Quantum dots (QDs) for cancer imaging are colloidal semiconductor nanocrystals that have their energy band gaps corresponding to emit visible and/or NIR lights under ultraviolet excitation. One of the goals of this research was to apply these properties to enhance the imaging of lung cancer cells. To ensure more good than harm is done with the use of QDs for imaging cells, we determined the cytotoxicity and IC50 factor of the QDs. Additionally, we were interested in visualizing and quantifying the emission data from the QDs as well as the uptake and distribution of the QD in A549 cell line (human lung cancer cells). To determine the cytotoxicity, different concentrations of our QDs ranging from 0 μg/mL control concentration to 100 μg/mL were injected into the A549 cell line. Viability data on cell samples impregnated by QDs was found by inserting the microplate assay into the plate reader. The IC50, half maximal inhibitory concentration, is considered to be the optimal safe concentration of the QDs to use. IC50 was found to be 71.2 μg/mL. We also studied dimethyl sulfoxide (DMSO) as a material to coordinate with the QDs. The idea is that DMSO should ease the passage of the QDs into the cells due to its effects on cell function through expression. The optimum DMSO concentration and incubation time is still under investigation.

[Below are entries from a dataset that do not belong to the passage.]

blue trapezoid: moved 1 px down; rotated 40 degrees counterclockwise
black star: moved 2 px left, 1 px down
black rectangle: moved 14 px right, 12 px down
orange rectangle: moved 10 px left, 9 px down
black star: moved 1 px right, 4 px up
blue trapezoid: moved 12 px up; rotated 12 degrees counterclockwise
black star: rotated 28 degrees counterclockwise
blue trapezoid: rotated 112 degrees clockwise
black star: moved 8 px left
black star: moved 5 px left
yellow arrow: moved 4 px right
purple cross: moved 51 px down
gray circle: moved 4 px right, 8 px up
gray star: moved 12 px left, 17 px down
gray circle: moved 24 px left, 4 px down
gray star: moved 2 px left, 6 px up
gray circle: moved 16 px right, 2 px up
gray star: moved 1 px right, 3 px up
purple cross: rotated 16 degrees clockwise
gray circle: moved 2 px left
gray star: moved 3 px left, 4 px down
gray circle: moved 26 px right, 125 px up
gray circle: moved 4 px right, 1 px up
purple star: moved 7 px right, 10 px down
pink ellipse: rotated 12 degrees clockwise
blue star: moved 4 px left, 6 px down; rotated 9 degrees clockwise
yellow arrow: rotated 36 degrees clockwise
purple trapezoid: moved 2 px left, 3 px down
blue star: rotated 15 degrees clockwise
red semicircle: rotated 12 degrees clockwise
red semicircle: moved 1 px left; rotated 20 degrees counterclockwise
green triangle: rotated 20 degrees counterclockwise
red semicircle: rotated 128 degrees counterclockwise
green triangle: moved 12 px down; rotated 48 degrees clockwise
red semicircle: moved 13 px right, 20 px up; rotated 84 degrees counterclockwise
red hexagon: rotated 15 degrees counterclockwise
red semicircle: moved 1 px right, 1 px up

The most recent part of the study was focused on the visualizing and quantification of the QDs with the use of both the spectrometer and the fluorescence microscope. Under the fluorescence microscope, clear images of the distribution of QD’s uptake were taken. With the use of the spectrometer, we collected the emission data from the pure Quantum dots with the same density used to impregnate the cells. This data provides information about the wavelength being emitted and its intensity. In the next step, measurements were taken in the same way to acquire the emission data from the cell impregnated by QDs and fixed on microscope slides. Comparing the emissions from the cell slides to the pure quantum dots showed a significant reduction in emission intensity.